Question

${10^{ - 6}}M$ $NaOH$ is diluted $100$ times. The pH of the diluted base is:
A. between 7 and 8
B. between 5 and 6
C. between 6 and 7
D. between 10 and 11
E. between 9 and 10

Answer 1

Hint: Whenever a solution is diluted, it means its concentration is being decreased accordingly. After diluting the solution 100 times, the concentration of the solution also decreases 100 times.
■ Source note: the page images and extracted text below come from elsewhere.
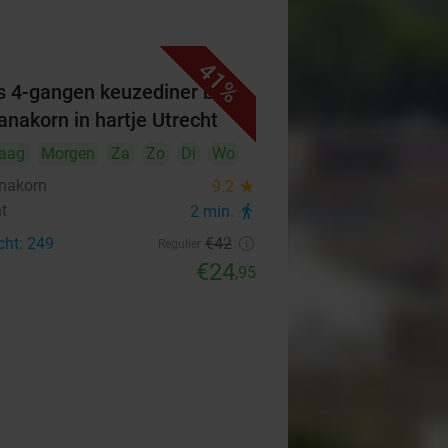
41%
s 4-gangen keuzediner bij
nakorn in hartje Utrecht
aag
Morgen
Za
Zo
Di
Wo
nakorn
9.2
star
ht
2 min.
directions_walk
cht: 249
€42
Regulier
€24
,95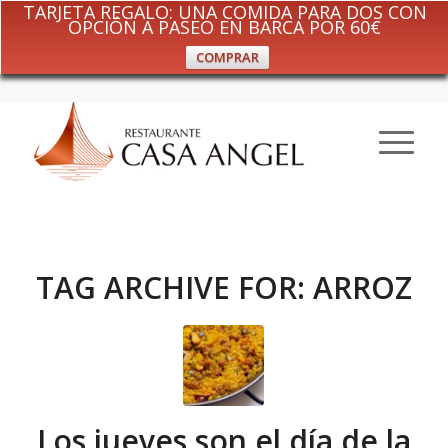
TARJETA REGALO: UNA COMIDA PARA DOS CON
OPCIÓN A PASEO EN BARCA POR 60€
COMPRAR
TAG ARCHIVE FOR:
ARROZ
Los jueves son el día de la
The amount of hydroxyl ions increase on dilution of a solution and the amount of hydrogen ions decrease on dilution.

Complete answer:
Before dilution, the concentration of $NaOH$ solution is = ${10^{ - 6}}M$
After diluting it by $100$ times, the concentration of solution becomes = ${10^{ - 8}}M$
Thus, the concentration of hydroxyl ions becomes = ${10^{ - 8}}M$ .
$\left[ {O{H^ - }} \right] = {10^{ - 8}}M$
Comparatively, the concentration of hydrogen ions will be = ${10^{ - (14 - 8)}} = {10^{ - 6}}M$
Thus, during the dilution process, there is a dissociation of water as well, at room temperature.
${H_2}O \to {H^ + } + O{H^ - }$
This will further increase the concentration of hydroxyl ions in the solution.
Thus, the total concentration of $\left[ {O{H^ - }} \right]$ is equal to:
$\left[ {O{H^ - }} \right] = {10^{ - 7}} + {10^{ - 8}} = 1.1 \times {10^{ - 7}}M$
And the total concentration of $\left[{H^ + } \right]$ is equal to:
$\left[ {{H^ + }} \right] = \dfrac{{{{10}^{ - 14}}}}{{1.1 \times {{10}^{ - 7}}}} = 9.09 \times {10^{ - 8}}M$
Thus, the pH will be = $ - \log (9.09 \times {10^{ - 8}}) = 8 - 0.95 = 7.05$

Thus, the correct option is A. between 7 and 8.

Note:
Whenever a solution is diluted with water, the water itself also contributes some additional hydrogen and hydroxyl ions to the solution which cannot be neglected. Thus, the overall change in pH plays a crucial role in the conductometric and potentiometric titrations conducted in the laboratories.